- **Data section**:
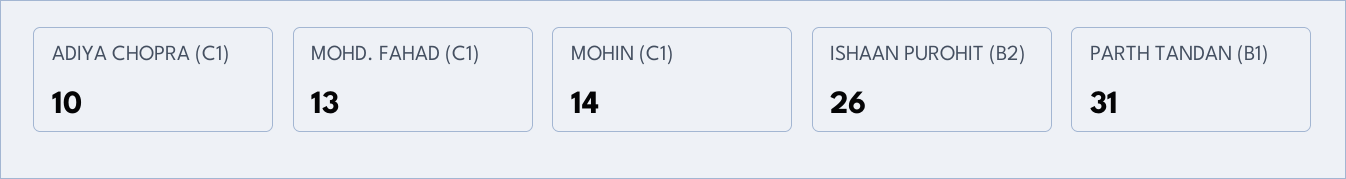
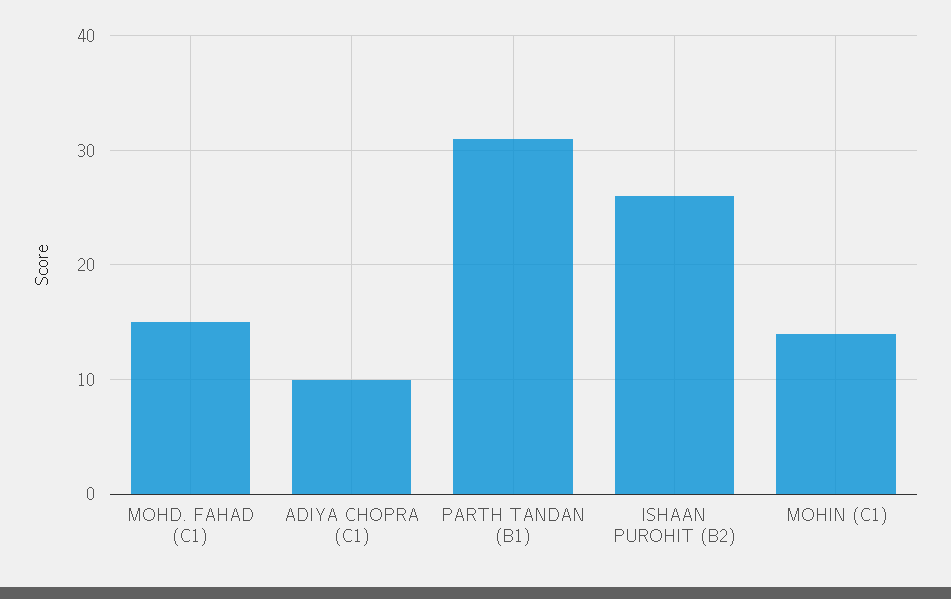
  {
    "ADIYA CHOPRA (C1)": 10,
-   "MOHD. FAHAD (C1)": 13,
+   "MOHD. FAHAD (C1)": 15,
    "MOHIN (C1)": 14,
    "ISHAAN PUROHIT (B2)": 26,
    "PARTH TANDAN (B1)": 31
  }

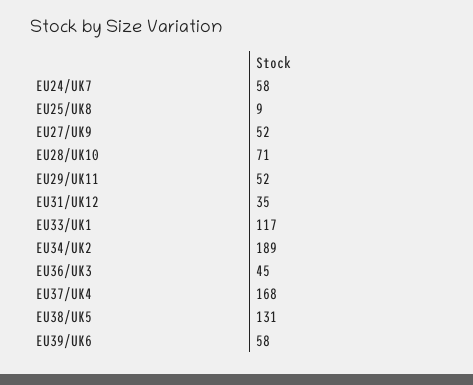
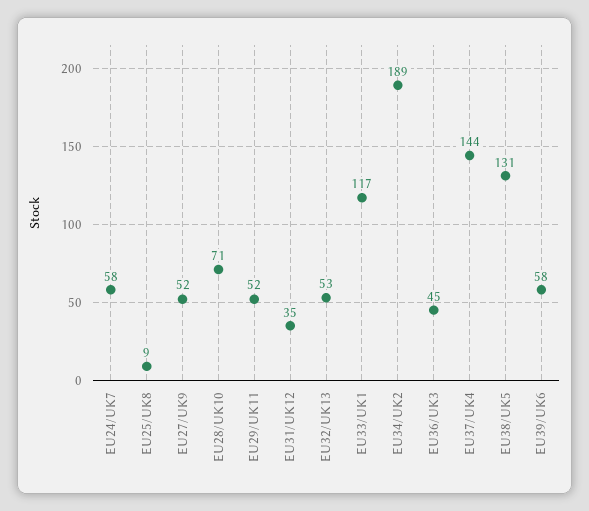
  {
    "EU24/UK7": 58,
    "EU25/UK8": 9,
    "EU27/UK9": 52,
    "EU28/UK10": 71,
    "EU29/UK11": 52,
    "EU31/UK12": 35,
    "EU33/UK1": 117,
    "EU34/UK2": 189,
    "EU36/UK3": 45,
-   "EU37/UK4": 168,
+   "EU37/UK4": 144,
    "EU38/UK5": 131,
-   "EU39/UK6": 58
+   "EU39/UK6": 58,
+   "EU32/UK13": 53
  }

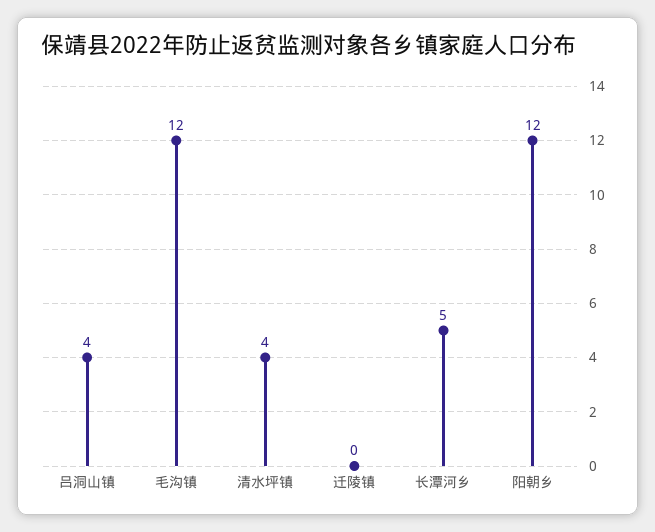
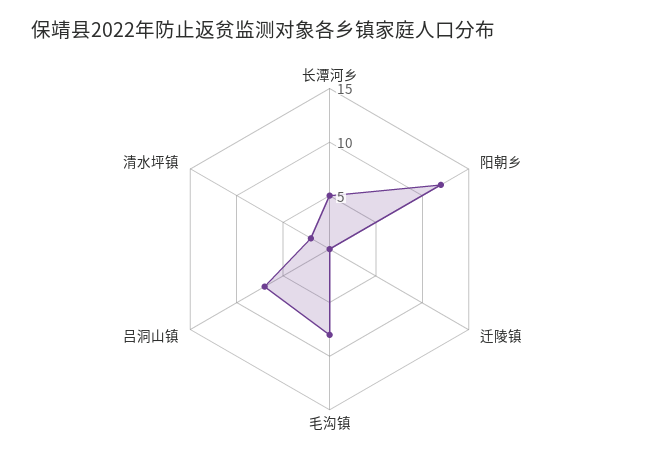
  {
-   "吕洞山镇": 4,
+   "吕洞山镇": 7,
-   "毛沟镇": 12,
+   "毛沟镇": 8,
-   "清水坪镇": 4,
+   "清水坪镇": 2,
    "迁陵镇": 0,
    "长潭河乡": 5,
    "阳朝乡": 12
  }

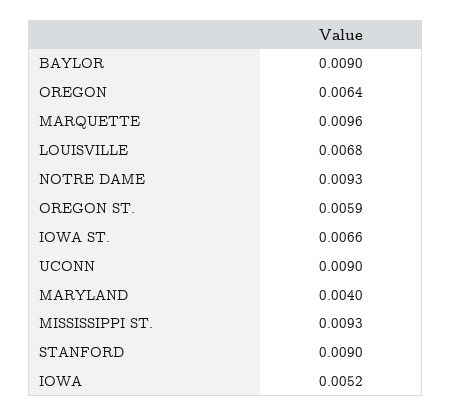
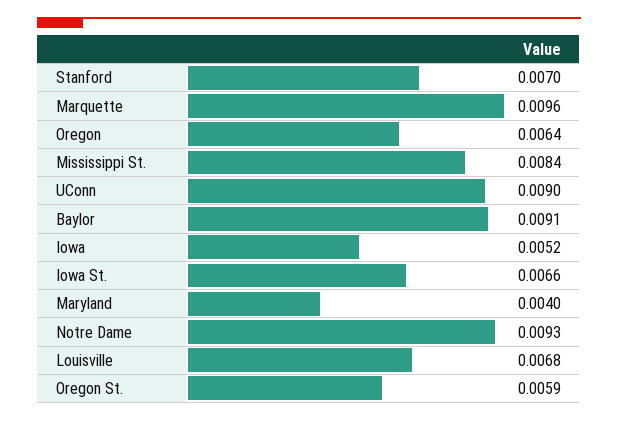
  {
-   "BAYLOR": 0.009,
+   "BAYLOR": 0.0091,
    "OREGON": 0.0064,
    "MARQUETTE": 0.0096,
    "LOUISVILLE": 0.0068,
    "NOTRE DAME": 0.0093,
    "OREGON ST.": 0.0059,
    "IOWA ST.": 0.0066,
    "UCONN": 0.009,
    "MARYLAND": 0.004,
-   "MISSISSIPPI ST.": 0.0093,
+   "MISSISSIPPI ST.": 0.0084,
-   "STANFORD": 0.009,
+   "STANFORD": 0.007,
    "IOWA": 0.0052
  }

...

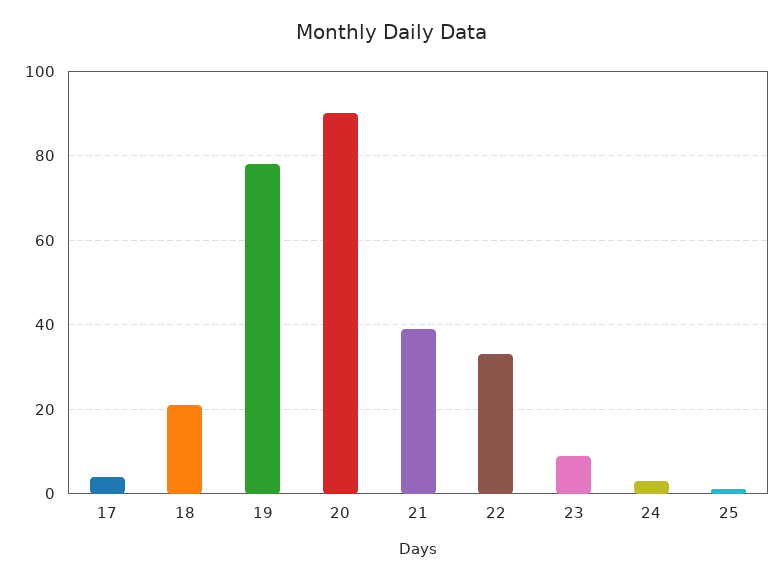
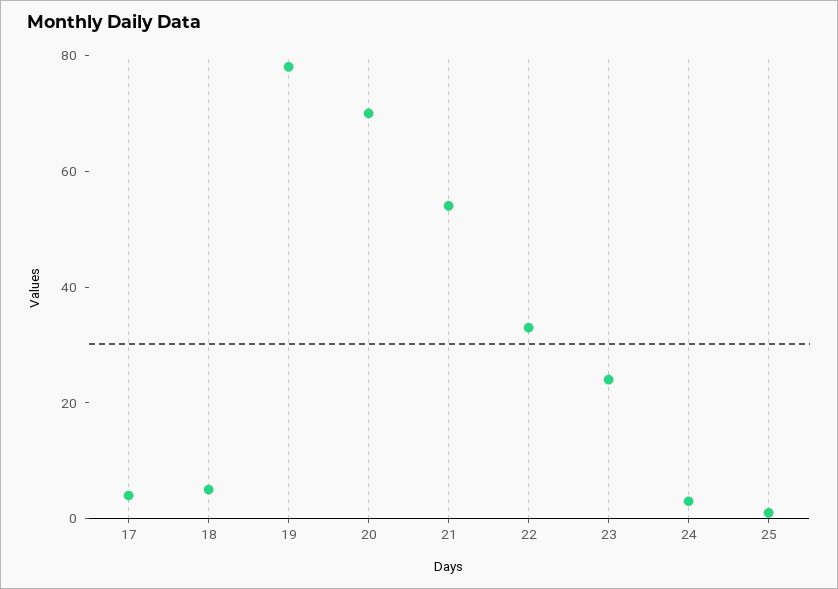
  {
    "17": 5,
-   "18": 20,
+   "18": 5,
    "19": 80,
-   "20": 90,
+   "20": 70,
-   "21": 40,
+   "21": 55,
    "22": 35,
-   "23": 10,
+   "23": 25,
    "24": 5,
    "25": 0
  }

==

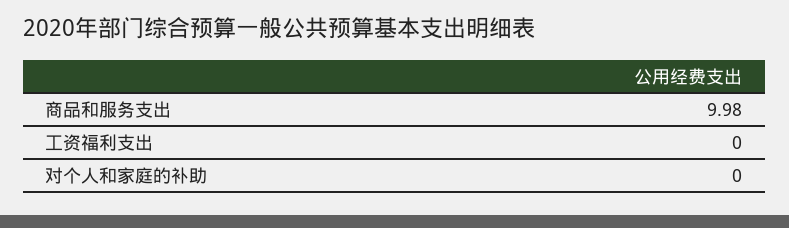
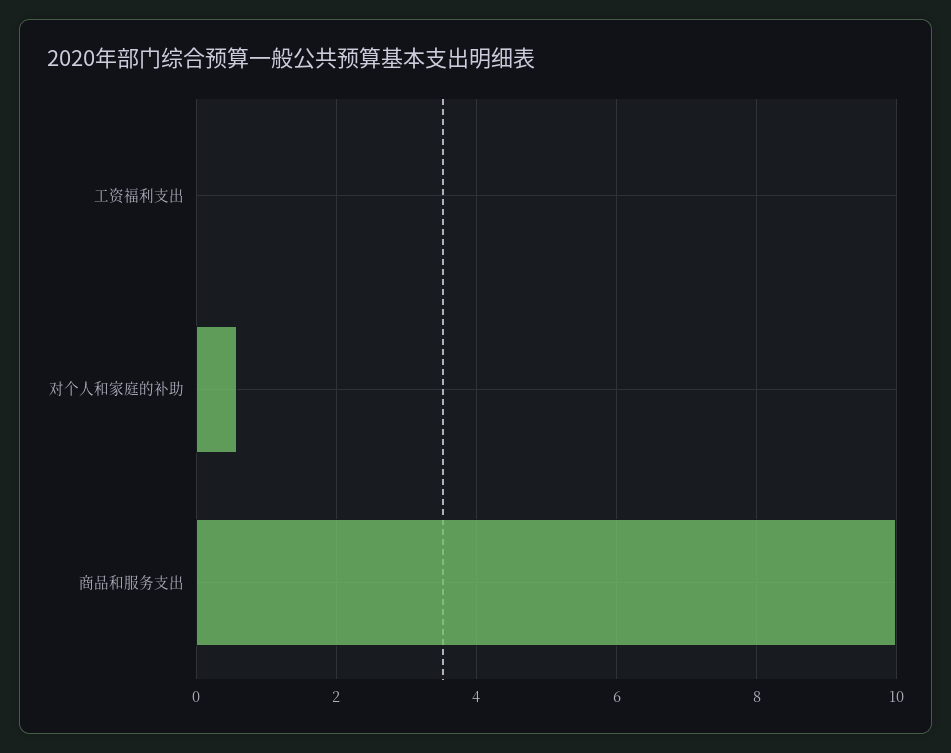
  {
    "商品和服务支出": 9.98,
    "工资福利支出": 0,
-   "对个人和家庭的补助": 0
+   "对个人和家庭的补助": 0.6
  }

- **Problem to work on**:
The word "MISSISSIPPI" appears in some lines above. Return every one of those lines.

- **Response for this exercise**:
-   "MISSISSIPPI ST.": 0.0093,
+   "MISSISSIPPI ST.": 0.0084,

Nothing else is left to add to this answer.